The pin, o, easily gets out of the shallow notches, which, as will be seen, are sloped away to facilitate its doing so. To help it out of the deeper notches there is a weighted finger (j) on the arbor of the annual wheel. This finger, having an angular movement much larger than the one of the disc, V, puts the pin, o, out of the notch before the notch has sensibly changed its position.

Phases of the Moon.—The phases of the moon are obtained by a pinion of 10, Fig. 120, on the arbor, B, which gears with the wheel of 84 teeth, fixed on another of 75, which last gears with a wheel of 113, making one revolution in three lunations. By this means there is an error only of .00008 day per lunation. On the wheel of 113 is fixed a plate on which are three discs colored blue, having between them a distance equal to their diameter, as shown in Fig. 117, these discs slipping under a circular aperture made in the dial, produce the successive appearance of the phases of the moon.

Equation of Time.—On the arbor of the annual wheel, C, Figs. 116, 118, 120, is fixed a brass cam, Y, on the edge of which leans the pin, s, fixed to a circular rack, R. This rack gears with the central wheel, K, which carries the hand for the equation. That hand faces XII the 15th of April, 14th of June, 1st of September and the 25th of December. At those dates the pin, s, is in the position of the four dots marked on the cam, Y. The shape of the cam, Y, must be such as will lead the hand to indicate the difference between solar and mean time, as given in the table of the Nautical almanac.
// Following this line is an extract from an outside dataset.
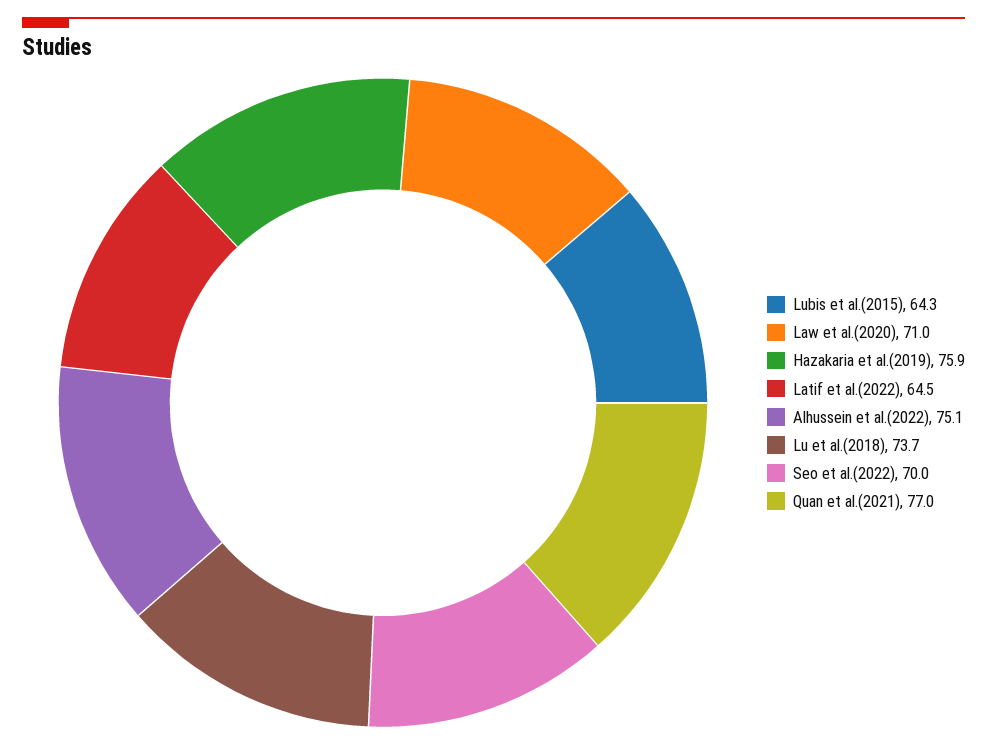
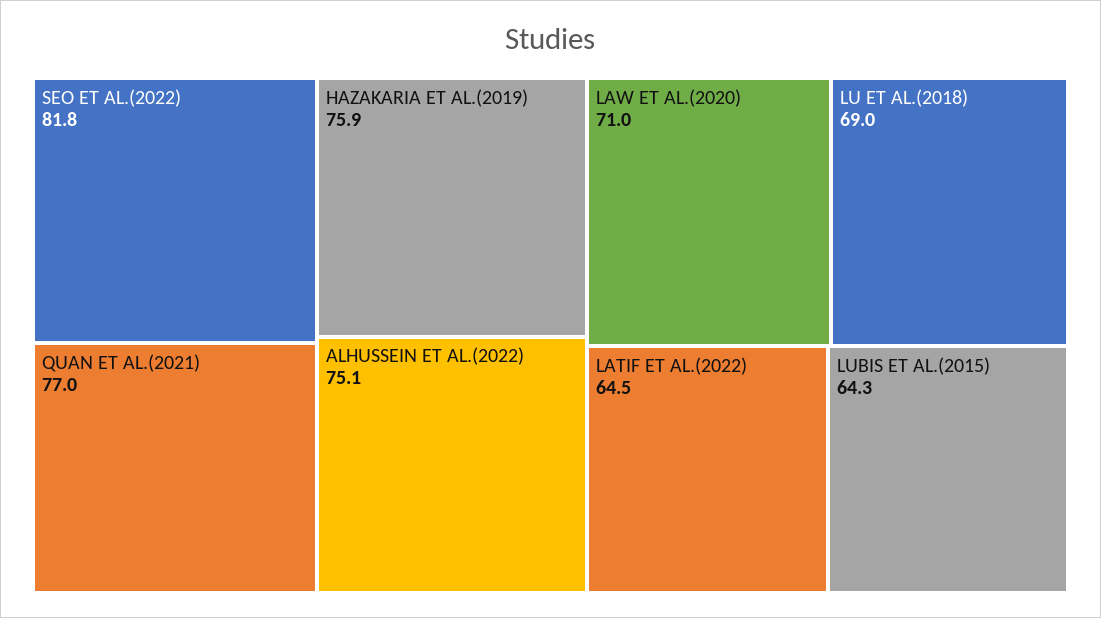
Lu et al.(2018): 73.7 -> 69
Seo et al.(2022): 70 -> 81.8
To set the calendar first see that the return of the lever, M, be made at the moment of midnight. To adjust the hand of the days of the week, B, look at an almanac and see what day before the actual date there was a full or new moon. If it was new moon on Thursday, it would be necessary, by means of a small button fixed at the back, on the arbor of the hand of the wheel, B, of the week, to make as many returns as requisite to obtain a new moon, this hand pointing to a Thursday; afterward bring back the hand to the actual date, passing the number of divisions corresponding to the days elapsed since the new moon. To adjust the hand of the day of the month, A, see if the pin, o, is in the proper notch. If for the leap year, it is in the month of February in the shallowest of the four deep notches (o); if for the same month of the first year after leap year, then the pin should be, of course, in the notch, I, and so on.